A evolução para uma Ordem não estava, todavia, isenta de escolhos. «Se os farmacêuticos forem considerados exercendo pela propriedade da farmácia uma profissão liberal, deverão enquadrar-se exclusivamente no Sindicato, mas se forem considerados comerciantes e as farmácias empresas comerciais, é justo que constituam também um grémio», observava o SNF. Duro nas críticas ao organismo representativo dos proprietários, por «acirrar ressentimentos, alimentar dissidências e aumentar as dificuldades económicas», afirmava-se favorável a que a nova entidade resultasse da fusão do Sindicato com o Grémio.

A avaliar pela ata da reunião de 25 de julho de 1941, da Direção do Grémio Nacional das Farmácias, conservada pelo Arquivo Histórico das Farmácias, da ANF, a proposta sindical agradou ao subsecretário de Estado. A prova de que as duas organizações estavam em guerra reside na linguagem adotada: era «destrutiva» a ação do SNF e «nociva» a criação da Ordem. Afiavam-se espadas, já que o consultor jurídico foi encarregue de «defender a situação do Grémio da forma que julgar mais conveniente à sua manutenção».

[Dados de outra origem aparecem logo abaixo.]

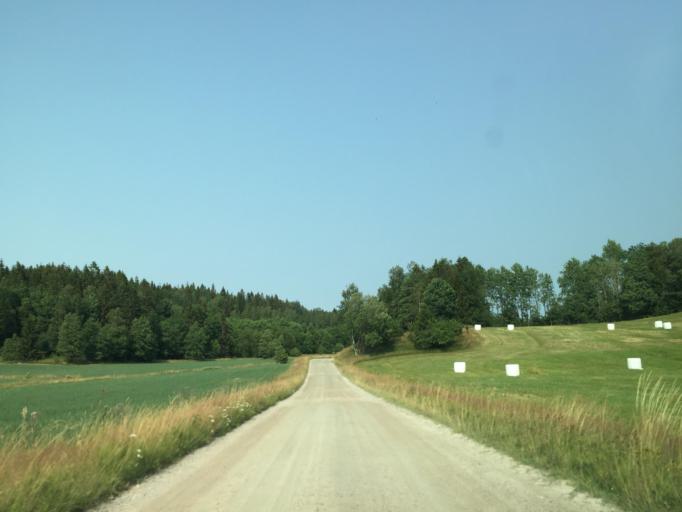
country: SE
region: Vaestra Goetaland
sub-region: Trollhattan
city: Sjuntorp
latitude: 58.2698
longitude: 12.1025
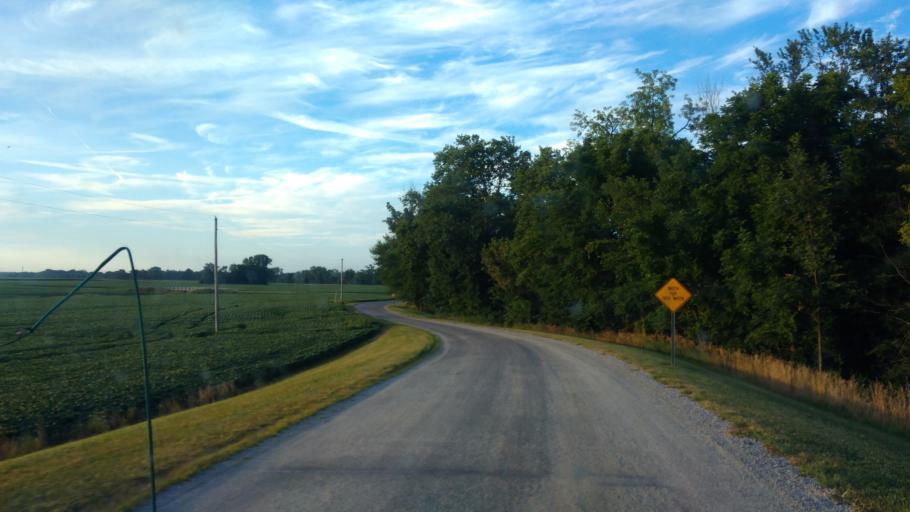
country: US
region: Indiana
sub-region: Adams County
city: Berne
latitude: 40.6439
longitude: -85.0300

A Ordem, porém, só avançou em agosto de 1972, já no consulado de Marcello Caetano. Em 1969, o SNF voltara a reivindicá-la, invocando razões deontológicas, mas também o desejo de obter representação na Câmara Corporativa. O Grémio, esse, convertera-se à mudança. Na primeira reação à fundação da Ordem, aplaudiu em editorial do seu Boletim uma «antiga aspiração, peticionada ao Governo há mais de 10 anos».